H31K-08
Understanding Groundwater-Surface Water Interactions Using a Paired Tracer Approach in Alberta’s Rocky Mountains

Wednesday, 16 December 2015: 09:45
3018 (Moscone West)
Sheena A Spencer1, Uldis Silins1, Axel Anderson1, Adrian Collins2 and Chris Williams1, (1)University of Alberta, Edmonton, AB, Canada, (2)Rothamsted Research, Okehampton, United Kingdom
Abstract:
The eastern slopes of the Rocky Mountains produce the majority of Alberta’s surface water supply. While land disturbance affects hydrologic processes governing runoff and water quality, groundwater-surface water interactions may be an important component of catchment resistance to hydrological change. The objectives of this study were to describe reach and sub-catchment coupling of groundwater and surface water processes and to characterize the role of groundwater contribution to surface discharge across spatial and temporal scales.

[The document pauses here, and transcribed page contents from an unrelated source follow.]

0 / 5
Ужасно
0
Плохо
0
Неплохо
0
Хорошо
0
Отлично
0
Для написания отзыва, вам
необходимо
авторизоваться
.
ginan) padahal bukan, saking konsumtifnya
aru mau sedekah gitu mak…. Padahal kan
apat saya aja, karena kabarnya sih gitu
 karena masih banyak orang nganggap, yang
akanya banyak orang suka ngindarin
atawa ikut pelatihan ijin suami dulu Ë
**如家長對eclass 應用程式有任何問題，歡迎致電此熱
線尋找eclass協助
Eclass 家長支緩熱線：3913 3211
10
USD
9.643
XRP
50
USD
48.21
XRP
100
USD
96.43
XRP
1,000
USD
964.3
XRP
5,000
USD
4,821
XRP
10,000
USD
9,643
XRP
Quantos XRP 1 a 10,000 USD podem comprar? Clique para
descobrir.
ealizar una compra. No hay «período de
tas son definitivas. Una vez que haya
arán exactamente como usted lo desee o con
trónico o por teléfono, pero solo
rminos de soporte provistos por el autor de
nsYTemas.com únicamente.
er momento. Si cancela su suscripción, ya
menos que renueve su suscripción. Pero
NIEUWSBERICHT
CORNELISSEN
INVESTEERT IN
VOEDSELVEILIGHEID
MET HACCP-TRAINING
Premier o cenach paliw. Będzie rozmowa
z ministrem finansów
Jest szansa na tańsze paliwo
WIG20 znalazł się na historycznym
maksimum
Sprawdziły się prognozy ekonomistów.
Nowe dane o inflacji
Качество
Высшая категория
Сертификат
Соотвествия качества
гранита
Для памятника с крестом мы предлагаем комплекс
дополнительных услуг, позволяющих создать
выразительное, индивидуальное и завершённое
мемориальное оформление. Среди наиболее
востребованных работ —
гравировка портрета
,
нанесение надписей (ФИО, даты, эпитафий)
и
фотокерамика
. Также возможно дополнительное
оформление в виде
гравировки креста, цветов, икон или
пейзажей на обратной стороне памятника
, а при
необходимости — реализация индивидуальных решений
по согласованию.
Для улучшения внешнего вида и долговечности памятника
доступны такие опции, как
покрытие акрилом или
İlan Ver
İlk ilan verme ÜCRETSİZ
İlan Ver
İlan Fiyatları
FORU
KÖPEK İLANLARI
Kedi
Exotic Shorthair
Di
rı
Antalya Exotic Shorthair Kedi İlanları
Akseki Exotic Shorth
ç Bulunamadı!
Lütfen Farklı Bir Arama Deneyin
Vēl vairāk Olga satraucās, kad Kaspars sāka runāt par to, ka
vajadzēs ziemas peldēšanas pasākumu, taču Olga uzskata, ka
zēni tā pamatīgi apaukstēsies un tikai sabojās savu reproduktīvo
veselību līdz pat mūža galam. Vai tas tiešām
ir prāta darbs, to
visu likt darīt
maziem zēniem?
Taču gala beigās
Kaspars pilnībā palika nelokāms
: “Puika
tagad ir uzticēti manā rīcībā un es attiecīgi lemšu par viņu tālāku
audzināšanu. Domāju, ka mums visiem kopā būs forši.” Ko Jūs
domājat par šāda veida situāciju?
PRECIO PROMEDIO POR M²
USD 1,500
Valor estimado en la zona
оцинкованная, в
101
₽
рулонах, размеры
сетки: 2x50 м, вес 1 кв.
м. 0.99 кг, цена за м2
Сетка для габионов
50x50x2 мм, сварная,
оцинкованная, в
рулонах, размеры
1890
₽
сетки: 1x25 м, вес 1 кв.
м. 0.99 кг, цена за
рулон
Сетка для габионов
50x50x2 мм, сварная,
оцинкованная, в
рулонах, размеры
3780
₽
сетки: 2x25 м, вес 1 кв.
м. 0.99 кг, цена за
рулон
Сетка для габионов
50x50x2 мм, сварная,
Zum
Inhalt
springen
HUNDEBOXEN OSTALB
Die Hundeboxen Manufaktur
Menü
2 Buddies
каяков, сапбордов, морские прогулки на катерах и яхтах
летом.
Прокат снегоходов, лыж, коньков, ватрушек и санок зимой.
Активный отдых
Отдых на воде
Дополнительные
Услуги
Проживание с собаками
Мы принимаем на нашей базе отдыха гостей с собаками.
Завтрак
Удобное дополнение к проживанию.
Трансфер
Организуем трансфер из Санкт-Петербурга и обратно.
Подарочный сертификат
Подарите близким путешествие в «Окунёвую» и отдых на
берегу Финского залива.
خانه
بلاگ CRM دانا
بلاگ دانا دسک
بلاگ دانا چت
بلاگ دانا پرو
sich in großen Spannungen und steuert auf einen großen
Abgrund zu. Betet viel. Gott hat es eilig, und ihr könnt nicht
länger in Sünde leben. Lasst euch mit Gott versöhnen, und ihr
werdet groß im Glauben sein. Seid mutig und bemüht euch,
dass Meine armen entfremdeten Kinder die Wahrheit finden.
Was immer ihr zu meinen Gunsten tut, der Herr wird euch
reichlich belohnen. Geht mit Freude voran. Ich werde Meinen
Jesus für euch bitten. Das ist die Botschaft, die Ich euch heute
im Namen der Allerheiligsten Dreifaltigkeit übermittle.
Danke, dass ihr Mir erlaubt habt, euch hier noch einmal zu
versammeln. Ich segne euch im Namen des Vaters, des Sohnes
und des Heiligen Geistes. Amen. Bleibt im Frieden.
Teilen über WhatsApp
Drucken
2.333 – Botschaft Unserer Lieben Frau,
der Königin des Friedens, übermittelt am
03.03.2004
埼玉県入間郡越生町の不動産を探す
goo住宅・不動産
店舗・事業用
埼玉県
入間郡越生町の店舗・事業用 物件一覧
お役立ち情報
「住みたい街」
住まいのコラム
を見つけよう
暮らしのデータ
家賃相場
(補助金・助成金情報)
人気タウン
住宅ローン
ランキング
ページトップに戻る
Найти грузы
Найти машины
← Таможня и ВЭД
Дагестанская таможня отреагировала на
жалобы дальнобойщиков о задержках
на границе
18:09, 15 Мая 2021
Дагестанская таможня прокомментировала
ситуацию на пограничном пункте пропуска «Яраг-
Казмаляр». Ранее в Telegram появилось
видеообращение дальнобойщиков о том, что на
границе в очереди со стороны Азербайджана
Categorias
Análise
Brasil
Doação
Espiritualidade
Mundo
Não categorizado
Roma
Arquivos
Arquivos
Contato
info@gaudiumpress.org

This research is part of Phase II of the Southern Rockies Watershed Project investigating the hydrological effects of three forest harvest treatments (clear-cutting with retention, strip cutting, and partial-cutting) in the front-range Rocky Mountains in the Crowsnest Pass, Alberta. Six nested hydrometric stations in Star Creek (10.4 km2) were used to collect pre-disturbance stream discharge and water quality data (2009-2014). Instantaneous differential streamflow gauging was conducted on reaches ~700 m in length to define stream reaches that were gaining or losing water. Constant rate tracer injection was conducted on gaining reaches to further refine regions of groundwater inputs during high flows, the recession limb of the annual hydrograph, and summer baseflows.

Despite being a snow-dominated catchment, groundwater is a major contributor to annual streamflow (60 – 70 %). In general, locations of gaining and losing reaches were consistent across spatial and temporal scales of investigation. A strong losing reach in one sub-basin was observed where underflow may be responsible for the loss of streamflow along this section of the stream. However, strong groundwater upwelling was also observed in a reach lower in the catchment likely due to a “pinch-point” in topographic relief. Spatial and temporal variations in groundwater-surface water interactions are likely important factors in hydrologic resistance to land disturbance.